##### Data for analysis
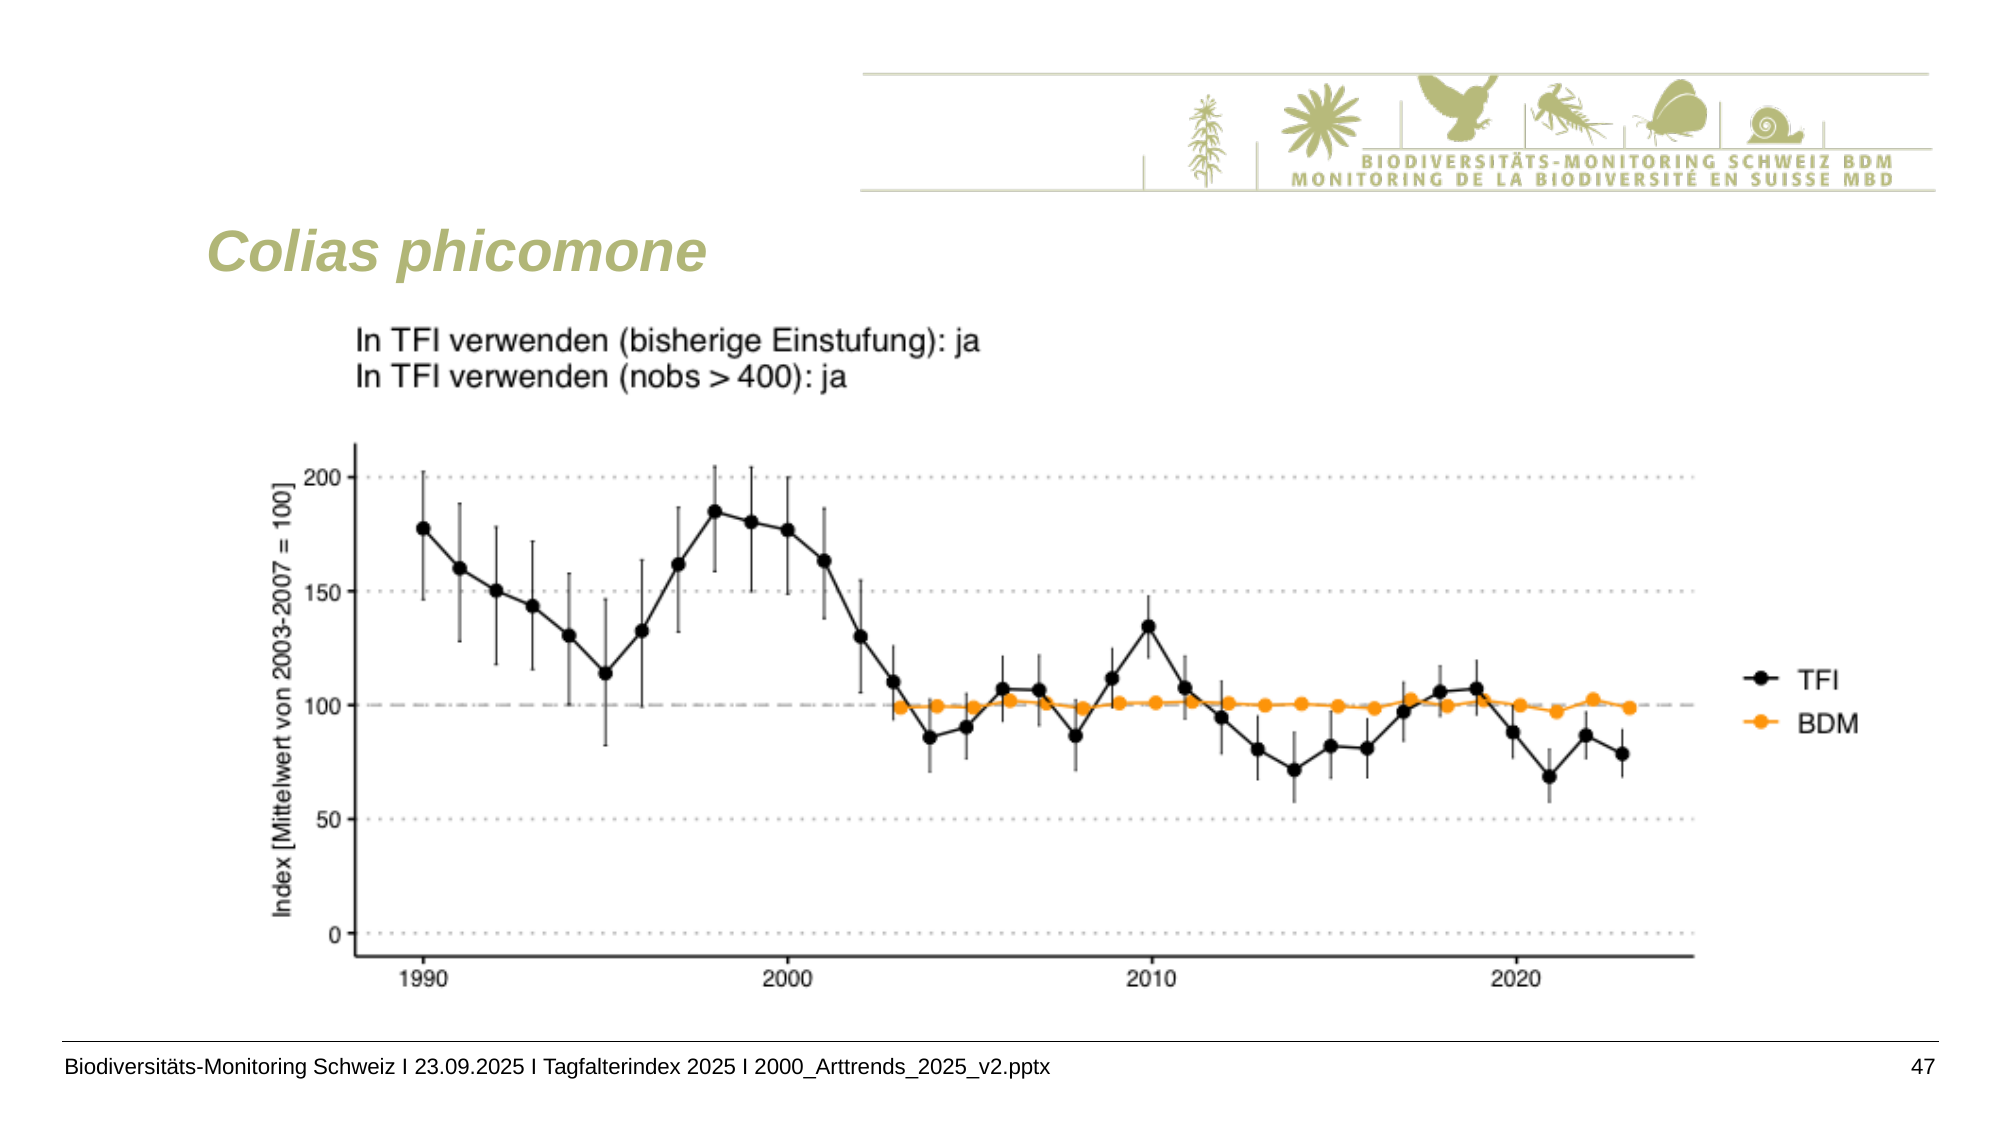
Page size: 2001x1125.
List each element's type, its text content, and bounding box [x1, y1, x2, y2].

footer Biodiversitäts-Monitoring Schweiz I 23.09.2025 I Tagfalterindex 2025 I 2000_Arttrends_2025_v2.pptx [64, 1052, 1287, 1080]
title Colias phicomone [206, 213, 1941, 301]
picture [258, 312, 1890, 1038]
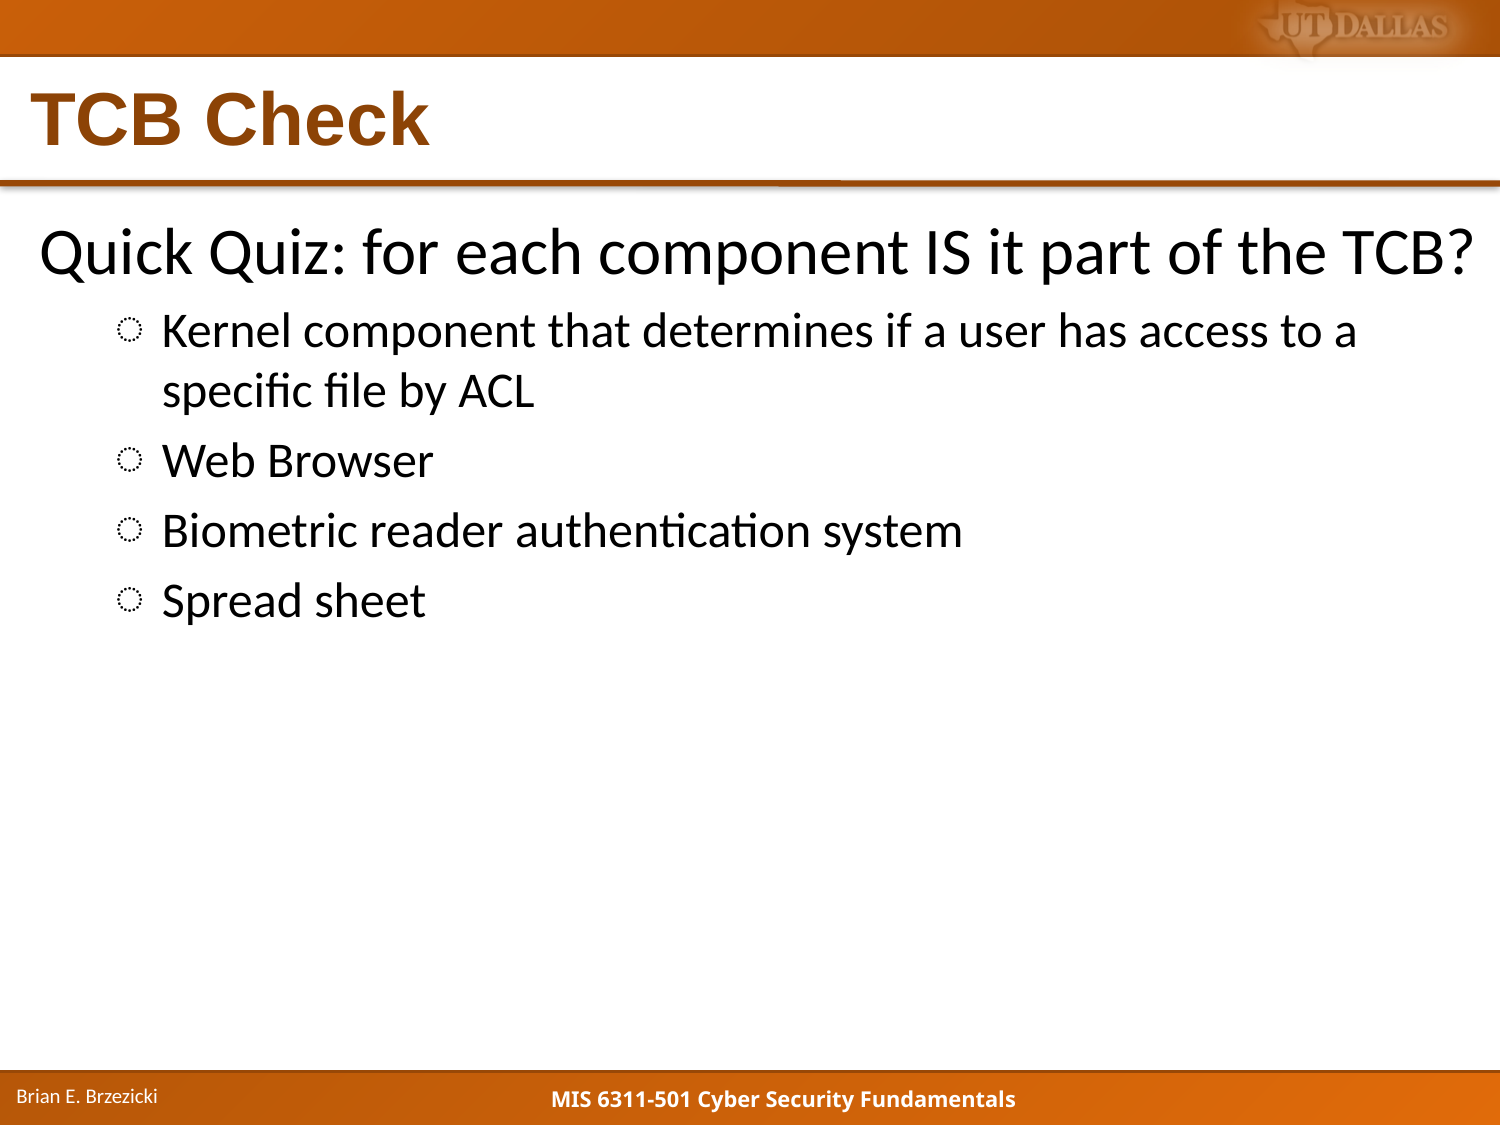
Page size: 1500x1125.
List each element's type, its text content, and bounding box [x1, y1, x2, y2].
##########
_Work request_
Restate the material above word for word, so that nothing changes except that the pictures are gone.

_Solution for this task_
Page size: 2001x1125.
List each element's type, its text content, and bounding box [x1, y1, x2, y2].

footer Biodiversitäts-Monitoring Schweiz I 23.09.2025 I Tagfalterindex 2025 I 2000_Arttrends_2025_v2.pptx [64, 1052, 1287, 1080]
title Colias phicomone [206, 213, 1941, 301]
picture [258, 312, 1890, 1038]
Page size: 1500x1125.
List each element's type, its text content, and bounding box [x1, y1, x2, y2].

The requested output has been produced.